Friday, January 28, 2011

How We Get Educated -- Reflecting on the Case of Kelley Williams-Bolar

I was discussing the felony conviction of Kelley Williams-Bolar with an old family friend back in Akron.  She discussed the case in old, familiar, comforting terms -- what is expected of "our people", how many of "us" were caught in the Copley-Fairlawn school system sweep of out-of-district attendees.  What people would think of us if this didn't end well.  By us, this elder meant, African-Americans, Black people, colored folk, all the disparate terms for those who I knew as, until I started elementary school, "our people."


My parents, like Ms. Williams-Bolar, struggled to give us the best education.  We started out in Akron's segregated public schools with teachers who looked like us, who expected us to excel. But by first and third grade my siblings and I attended St. Bernard School, in downtown Akron.   We colored children were few and almost instantly made to know we were different.  But we received an excellent education in classrooms with less than 20 children.  It was unclear at times what the good sisters of St. Dominic expected of us but we excelled anyway.  
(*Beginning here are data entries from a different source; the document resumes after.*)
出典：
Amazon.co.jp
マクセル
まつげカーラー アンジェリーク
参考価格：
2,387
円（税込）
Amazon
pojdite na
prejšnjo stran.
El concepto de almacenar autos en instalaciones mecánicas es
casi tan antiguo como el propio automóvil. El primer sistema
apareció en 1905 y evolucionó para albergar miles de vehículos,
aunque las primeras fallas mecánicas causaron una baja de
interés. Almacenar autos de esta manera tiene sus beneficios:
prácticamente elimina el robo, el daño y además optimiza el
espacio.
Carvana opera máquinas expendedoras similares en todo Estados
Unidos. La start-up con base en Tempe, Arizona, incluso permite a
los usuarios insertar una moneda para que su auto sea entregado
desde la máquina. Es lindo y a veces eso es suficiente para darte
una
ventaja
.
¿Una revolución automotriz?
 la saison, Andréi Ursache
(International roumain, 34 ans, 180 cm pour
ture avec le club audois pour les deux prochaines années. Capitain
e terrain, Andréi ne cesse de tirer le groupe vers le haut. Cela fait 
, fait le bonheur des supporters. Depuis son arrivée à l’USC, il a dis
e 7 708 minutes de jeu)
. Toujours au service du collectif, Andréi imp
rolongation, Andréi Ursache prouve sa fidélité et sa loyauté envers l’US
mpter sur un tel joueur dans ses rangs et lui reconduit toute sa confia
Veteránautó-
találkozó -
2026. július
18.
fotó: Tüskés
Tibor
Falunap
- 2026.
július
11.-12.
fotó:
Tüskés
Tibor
It would have been great if we could have gone to schools in Fairlawn, an upper middle class suburb as near to us to the west as St. Bernard was to the east.  No one really wanted to go to the Copley schools.  And the Fairlawn school system only experienced significant integration when it  merged with Copley, where you can still find some of the African-American families who moved there in the Great Migration and used to farm the extremely fertile soil of the area, dirt we called muck land. 

In 7th grade we moved to the north side of the building that looked out on the relatively new Summit County jail.  The same building, I presume, where Ms. Williams-Bolar served her ten day sentence.  It never occurred to me to be surprised or appalled that our school was next door to the jail.  And it was never lost on me how many of our people were incarcerated there, probably in inverse proportion to those of us in St. Bernard.

In this country, parents make great sacrifices to gain a good education for their children.  That's because educational opportunities are still, over 40 years after I left St. Bernard, unequally distributed in this country.  Sometimes parents sacrifice money, comfort, a preferred geographic location so their child can attend a public school that meets their child's needs.  In the case of Ms. Williams-Bolar, she sacrificed reputation, freedom and possibly a career in a set of activities that broke the law as she attempted to keep her kids in the Copley-Fairlawn system.   Perhaps their was prosecutorial overreach.  Perhaps the Copley-Fairlawn school system was unclear and unfair.  Perhaps Ms. Williams-Bolar simply forgot that, even with others committing far more heinous crimes, our people frequently seem to be held to a different standard.  

As this same elder pointed out, "Wrong is wrong."  I am fascinated by the general silence within the African-American community in Akron about this case.  I am appalled by the online comments at the Akron Beacon Journal site ohio.com.   My hope is their will be productive discussions about access to quality education, the detrimental effects of yoking educational resources to No Child Left Behind (Bush administration parlance for "Be sure underachievers drop out before the 10th grade") and the pervasive undertow of racism in so many systems that govern the lives of women and their children.

1 comment:

  1. here,here!
    I wonder if people are silent on this issue because they a)know of people currently in that predicament b) are currently in that predicament
    or c) are too busy working multiple jobs to send their kids to a decent school and can't comment on the predicament in between time punches.